Hedef kitle ve ortam
Bu çözümün hedef kitlesi Kopenhag havalimanında çalışan işçilerden oluşuyordu. Bu çalışanların birçoğu, meslektaşları arasında kanser de dahil olmak üzere ciddi hastalıkların yüksek oranda görülmesi nedeniyle endişe duymaktaydı. Bu sağlık sorunlarına yol açan başlıca etken, örneğin çalışanların gün boyunca uçak egzozu, yakıt emisyonları ve toz partiküllerine maruz kalmaları nedeniyle işyerindeki hava kirliliğidir. Hatta bazı işçiler havalimanında çalışmayı bırakmayı düşünmektedir. 2008 yılında işçiler arasında ilk kanser vakası teşhis edildi ve bu sayılar o tarihten bu yana artmaya devam ediyor. Bu nedenle soruna ilişkin farkındalık artmış ve Kopenhag havalimanındaki hava kirliliğine çözüm bulunması gerekmiştir.
Adımlar
- Kopenhag havalimanındaki hava kirliliği sorunu, Danimarka’daki Ulusal Endüstriyel Yaralanmalar Kurulu’nun bir havalimanı çalışanında işle ilgili hava kirliliğine bağlı ilk kanser vakasını rapor etmesiyle özellikle bilinir hale geldi. Kopenhag havaalanında, Kopenhag Havaalanı yöneticileri, havaalanında faaliyet gösteren şirketler ve çalışanları temsil eden sendikalardan oluşan bir çalışma grubu oluşturuldu. Çalışma grubu havalimanının kendisi tarafından koordine edilmiştir.
- Hava kirliliğine ilişkin ölçümler yapmak üzere Aarhus Üniversitesi Çevre Bilimi Bölümü’nden araştırmacılar işe alınmıştır (2009). Ayrıca Danimarka Birleşik İşçi Federasyonu (3F), çalışma grubuna danışmanlık yapması için Danimarka Ekokonseyi’nden bir hava kirliliği uzmanı tutmuştur. 2010’daki ilk raporda, yapılan testler havada tehlikeli derecede yüksek ultra ince partikül (UFP) konsantrasyonu olduğunu ortaya koymuştur. Bu partiküllerin çoğu Polycyclic aromatic hydrocarbons olarak kategorize edilebilir. (PAHs)uçucu organik bileşikler (VOC’ler), sülfür dioksit (SO2) ve azot oksitler (NOx) gibi inorganik gazlar ve partikül madde (PM). Bu analizlerdeki kilit unsurlardan biri, özellikle ultra ince partiküllerin çalışanların sağlık sorunlarına katkıda bulunuyor gibi görünürken, daha büyük partiküllere kıyasla bu partiküllere daha az önem verilmesiydi. Ultra ince partiküller vücut içinde doğrudan kana geçebilir ve beyne de ulaşabilir. Sonuç olarak, ultra ince partiküller işçilerin sağlığına yönelik önemli ve o zamana kadar hafife alınmış bir tehdit olarak tanımlanmıştır. Bu durum, çalışma grubunun odağını UFP’lerden kaynaklanan hava kirliliğine yönelik çözümlerin belirlenmesine yöneltmiştir.

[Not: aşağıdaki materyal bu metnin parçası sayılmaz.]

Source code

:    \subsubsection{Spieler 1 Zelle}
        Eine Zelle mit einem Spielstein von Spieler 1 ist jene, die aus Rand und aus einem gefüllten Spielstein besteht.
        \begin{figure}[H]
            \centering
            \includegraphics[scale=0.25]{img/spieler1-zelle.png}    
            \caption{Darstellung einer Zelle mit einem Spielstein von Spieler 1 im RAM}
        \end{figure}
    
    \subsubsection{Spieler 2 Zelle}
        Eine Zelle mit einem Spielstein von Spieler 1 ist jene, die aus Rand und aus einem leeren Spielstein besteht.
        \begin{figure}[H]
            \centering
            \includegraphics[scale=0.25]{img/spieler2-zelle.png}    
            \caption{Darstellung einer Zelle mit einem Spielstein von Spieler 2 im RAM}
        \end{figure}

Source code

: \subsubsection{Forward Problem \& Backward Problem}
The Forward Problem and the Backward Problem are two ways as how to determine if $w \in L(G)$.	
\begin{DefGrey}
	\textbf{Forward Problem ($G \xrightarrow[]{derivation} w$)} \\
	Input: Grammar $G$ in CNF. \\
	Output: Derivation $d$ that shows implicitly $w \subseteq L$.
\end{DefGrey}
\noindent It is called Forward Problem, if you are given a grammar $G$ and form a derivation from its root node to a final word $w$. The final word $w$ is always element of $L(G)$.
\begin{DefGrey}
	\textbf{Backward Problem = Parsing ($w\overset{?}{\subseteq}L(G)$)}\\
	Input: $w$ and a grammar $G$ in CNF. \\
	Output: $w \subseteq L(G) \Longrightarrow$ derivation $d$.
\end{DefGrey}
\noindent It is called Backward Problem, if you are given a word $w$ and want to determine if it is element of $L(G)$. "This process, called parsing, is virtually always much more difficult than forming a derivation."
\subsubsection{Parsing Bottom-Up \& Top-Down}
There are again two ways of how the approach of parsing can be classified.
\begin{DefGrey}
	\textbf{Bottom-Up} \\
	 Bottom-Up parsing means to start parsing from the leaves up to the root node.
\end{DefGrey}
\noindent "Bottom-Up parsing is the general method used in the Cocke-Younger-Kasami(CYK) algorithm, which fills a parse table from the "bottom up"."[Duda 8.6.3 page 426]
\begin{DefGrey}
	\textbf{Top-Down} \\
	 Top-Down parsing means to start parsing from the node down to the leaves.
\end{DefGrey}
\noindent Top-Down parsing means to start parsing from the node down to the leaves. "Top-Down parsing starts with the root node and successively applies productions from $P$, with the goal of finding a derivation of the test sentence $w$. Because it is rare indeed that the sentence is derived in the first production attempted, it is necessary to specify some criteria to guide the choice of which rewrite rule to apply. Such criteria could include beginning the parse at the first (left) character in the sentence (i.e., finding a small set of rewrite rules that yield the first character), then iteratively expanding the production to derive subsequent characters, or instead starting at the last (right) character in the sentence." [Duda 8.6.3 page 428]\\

- Çalışma grubu, çözümler üretmek için çeşitli beyin fırtınası atölye çalışmalarına katıldı. Bazı çözümler hemen uygulanmış, diğerleri ise araştırılmış ve kirlilik ve güvenlik üzerindeki etkinliği açısından değerlendirilmiştir. Genel olarak, dört ana alana yayılan 25 proje geliştirilmiştir: davranış, yer destek ekipmanı, stand teknolojisi ve operasyonları, araştırma ve analiz. Bu projelere örnek olarak; araçlara odaklanan ‘motoru kapat’ kampanyası gibi davranışsal kampanyalar ve el ilanları, uçak APU’larının (yardımcı güç ünitesi) kullanımının düzenlenmesi, uçaklar için tek motorlu taksi zorunluluğu, daha az egzozlu yeşil araçların oranının arttırılması, makinelere partikül filtreleri takılması vb. verilebilir. Tüm örnekler raporda listelenmiştir (eke bakınız).
- Bu yeniliklerin uygulanmasının yanı sıra, Kopenhag Havalimanı çalışanları arasında kanser dahil olmak üzere ciddi hastalıkların yaygınlığını incelemek için bir kohort çalışması yürütülmektedir. Proje gelecekte de devam edecektir.
Finansman
Bu proje Kopenhag Havalimanı tarafından finanse edilmiştir.
Çıkarılan dersler
- Kuruluşunuz (örn. havalimanı) bünyesinde UFP’lere odaklanan bir komite kurulması önemlidir. Komitede, önemli bir değişiklik yapmak için ilgili tüm paydaşların temsil edilmesi gerekir. Bu projedeki ilgili paydaşlar arasında havalimanı yönetimi, havalimanında faaliyet gösteren şirketler, sendikalar ve araştırmacılar yer almaktadır.
- Çözümler belirlenmeden önce, ortamınızdaki hava kirliliği sorununun boyutunu kavramak çok önemlidir. Ekipman ve hava kalitesindeki mevsimsel değişiklikler nedeniyle öncelikle UFP seviyesinin mevsimler boyunca izlenmesi önerilir.
- Değişim için bir strateji geliştirirken, son teslim tarihleri ve belirli ve ölçülebilir hedefleri olan bir plan oluşturun.